CONCLUSIONS: A new Drosophila model of HIV-1-related kidney diseases identified ER stress as the converging point for the synergy between HIV-1 Nef and APOL1-G1 in inducing nephrocyte cell death. Given the high relevance between Drosophila nephrocytes and human podocytes, this finding suggests ER stress as a new therapeutic target for HIV-1 and APOL1-associated nephropathies.

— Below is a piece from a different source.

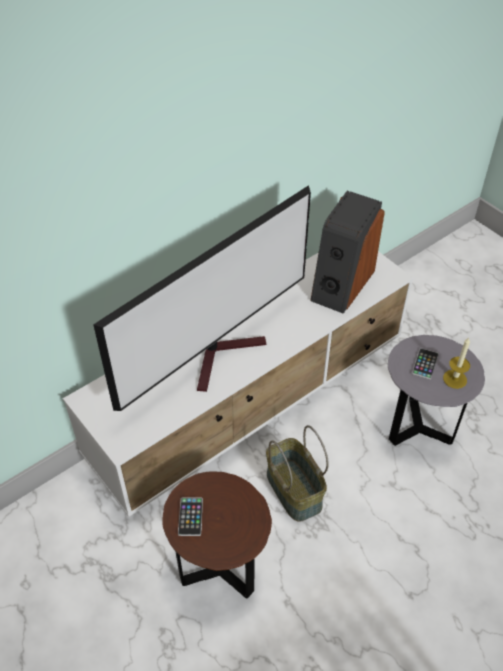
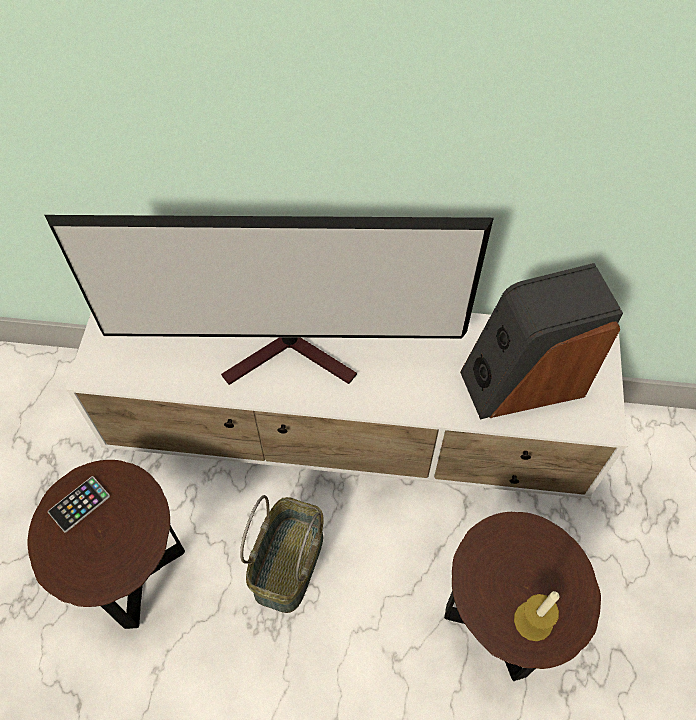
camera: 45 degrees right, 10 degrees up
grey side table [388,335,485,446] -> brown side table [444,512,601,681]
phone [412,348,439,380] -> none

HIGHLIGHTS: Developed a new transgenic Drosophila model to study the pathogenesis of HIV-1-related kidney diseases with nephrocyte-specific expression of HIV-1 nef and an APOL1-G1 risk allele derived from a patient with HIVAN. APOL1-G1 caused organelle acidification defects, reduced formation of autophagolysosomes, and reduced autophagy and protein aggregation, which culminated in ER stress.HIV-1 Nef induced ER stress through an autophagy-independent pathway. In addition, Nef acted through an autophagy-dependent pathway that heightened the ER stress. It did so through APOL1-G1-mediated autophagy pathway disruption, which resulted in nephrocyte dysfunction and cell death.

SIGNIFICANCE STATEMENT: APOL1 risk alleles are strongly linked to HIV-associated nephropathy (HIVAN) in people of African descent, but how HIV-1 and APOL1 interact and which pathways they might converge upon is unclear. A new Drosophila model to study HIV-1 Nef and APOL1-G1 (a risk allele) showed that Nef can induce ER stress in nephrocytes by itself, as well as exacerbate the organelle acidification defects and reduced autophagy induced by APOL1-G1, which further stimulates ER stress to a level that could cause nephrocyte cell death. Thus, we identified ER stress as the converging point for the synergy between APOL1-G1 and HIV-1 Nef in kidney cells, providing a potential therapeutic target for HIV-1 and APOL1-associated nephropathies.